Has this been posted yet? Just found it while rummaging about on Youtube. [ame]http://www.youtube.com/watch?v=b7ViqZ1UV-E[/ame] [ame]http://www.youtube.com/watch?v=ecu-pisoM8g&feature=related[/ame] Looks like the best version of him.
I get a feeling it was either before Liston I or II. Really interesting to see how he trained his inside game. In the first round he's exclusively intent on clinching, but in the second he gives it a go. Trains for both options. Great clips! Thanks.
He mockingly calls his sparring partner "Big Bear" once, so you're probably right. I wonder who his sparring partner is -- looks like a pretty decent fighter.
Beautiful on the back foot, countering is unreal. And once he gets the timing of the guy his speed and accuracy are fantastic.
He's not working on offense for most of the session, imo. When I see him work on this, I begin to understand why he was so comfortable in the ring, and also why he was able to do to George Foreman what he did so many years later. Controlling a man up close, holding the back of the head, leaning, pushing, stepping up the pace when he's tired, protecting yourself on the ropes and in the corners. It's like a contingency plan -- what if things don't go as I hope? What if I find myself in a rough patch? Programming the body to respond in the right ways due to experience. He's having his future defense grafted onto him with fists. Tyson and Foreman hammered sparring partners senseless, which is good for the ol' ego, but this gives me real insight into the unorthodox Ali defense. Maybe it wasn't all reflexes.
I think it is Harvey Jones a heavyweight around in the early to mid 60s, he went by the name Cody Jones which would explain the "Cody" embroidered on his trunks. He worked a lot with Ali, and is not the light heavy Eddie "Bossman" Jones who worked with Ali later on in his career
I'd bet that this is before the originally-planned rematch with Liston. It was set to take place at Boston Garden on November 16, 1964. Liston was training hard down in South Plymouth, MA. He got down to something like 208 lbs and was more motivated than he'd been in years. Then came friday the 13th. Ali was rushed to Boston City Hospital for an emergency hernia operation. The fight was called off. Liston lost momentum. In December he was in Denver, CO drunk driving and fighting ten cops who were only trying to get him into a cell. Liston spent that Christmas in jail. He dissipated further over the next 6 months, and headed up to Maine for another meeting with fate, emerging with another shiner.

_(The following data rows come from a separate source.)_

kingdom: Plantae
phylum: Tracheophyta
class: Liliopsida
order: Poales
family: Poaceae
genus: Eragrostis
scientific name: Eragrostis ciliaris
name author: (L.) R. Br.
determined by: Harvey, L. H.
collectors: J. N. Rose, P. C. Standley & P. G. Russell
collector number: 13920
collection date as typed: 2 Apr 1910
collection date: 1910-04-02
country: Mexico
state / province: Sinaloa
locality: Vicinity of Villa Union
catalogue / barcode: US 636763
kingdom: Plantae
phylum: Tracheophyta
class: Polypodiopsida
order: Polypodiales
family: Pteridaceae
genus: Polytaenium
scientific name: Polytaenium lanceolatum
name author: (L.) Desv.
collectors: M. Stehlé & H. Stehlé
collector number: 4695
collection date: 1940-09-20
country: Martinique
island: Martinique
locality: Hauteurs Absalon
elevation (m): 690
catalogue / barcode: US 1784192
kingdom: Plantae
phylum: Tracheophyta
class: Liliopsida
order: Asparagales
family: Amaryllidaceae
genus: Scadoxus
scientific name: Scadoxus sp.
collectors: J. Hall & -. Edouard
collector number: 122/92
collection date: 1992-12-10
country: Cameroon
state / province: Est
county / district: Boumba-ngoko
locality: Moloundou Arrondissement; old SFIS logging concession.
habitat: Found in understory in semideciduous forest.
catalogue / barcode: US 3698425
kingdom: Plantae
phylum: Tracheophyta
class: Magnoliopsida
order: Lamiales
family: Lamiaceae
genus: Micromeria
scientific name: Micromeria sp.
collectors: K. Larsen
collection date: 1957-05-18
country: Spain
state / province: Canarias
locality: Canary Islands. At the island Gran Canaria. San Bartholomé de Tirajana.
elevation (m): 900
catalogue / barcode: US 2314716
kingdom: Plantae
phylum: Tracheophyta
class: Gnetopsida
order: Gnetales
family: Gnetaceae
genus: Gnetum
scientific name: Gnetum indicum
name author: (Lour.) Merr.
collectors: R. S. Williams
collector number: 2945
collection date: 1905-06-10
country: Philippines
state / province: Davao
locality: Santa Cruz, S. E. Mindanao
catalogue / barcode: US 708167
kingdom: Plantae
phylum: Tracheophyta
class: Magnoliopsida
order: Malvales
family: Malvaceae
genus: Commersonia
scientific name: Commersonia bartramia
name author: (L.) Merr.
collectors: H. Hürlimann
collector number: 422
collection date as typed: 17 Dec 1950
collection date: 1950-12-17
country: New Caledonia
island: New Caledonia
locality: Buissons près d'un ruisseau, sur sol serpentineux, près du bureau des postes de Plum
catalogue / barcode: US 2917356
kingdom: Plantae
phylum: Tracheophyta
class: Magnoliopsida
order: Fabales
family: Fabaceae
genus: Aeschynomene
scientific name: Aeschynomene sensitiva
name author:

Bingo! This is why Ali was The Greatest. You rarely saw him smothering an opponent like this at this stage of his career. But, as you say, his game was multidimensional and -layered. He knew exactly what he was doing: he worked over and over on the basics of his particular style and was perfectly honed to respond successfully to whatever he encountered in the ring. Had Foreman had something to fall back on in Zaire, he might not have been embarrassed. Had Tyson been thinking about making his fighting transcend mere moneymaking and partying, he might have found the right ideals to fulfill his true potential. Nobody attains greatness without sweating it out as we see in this extraordinary window into the Master's prime.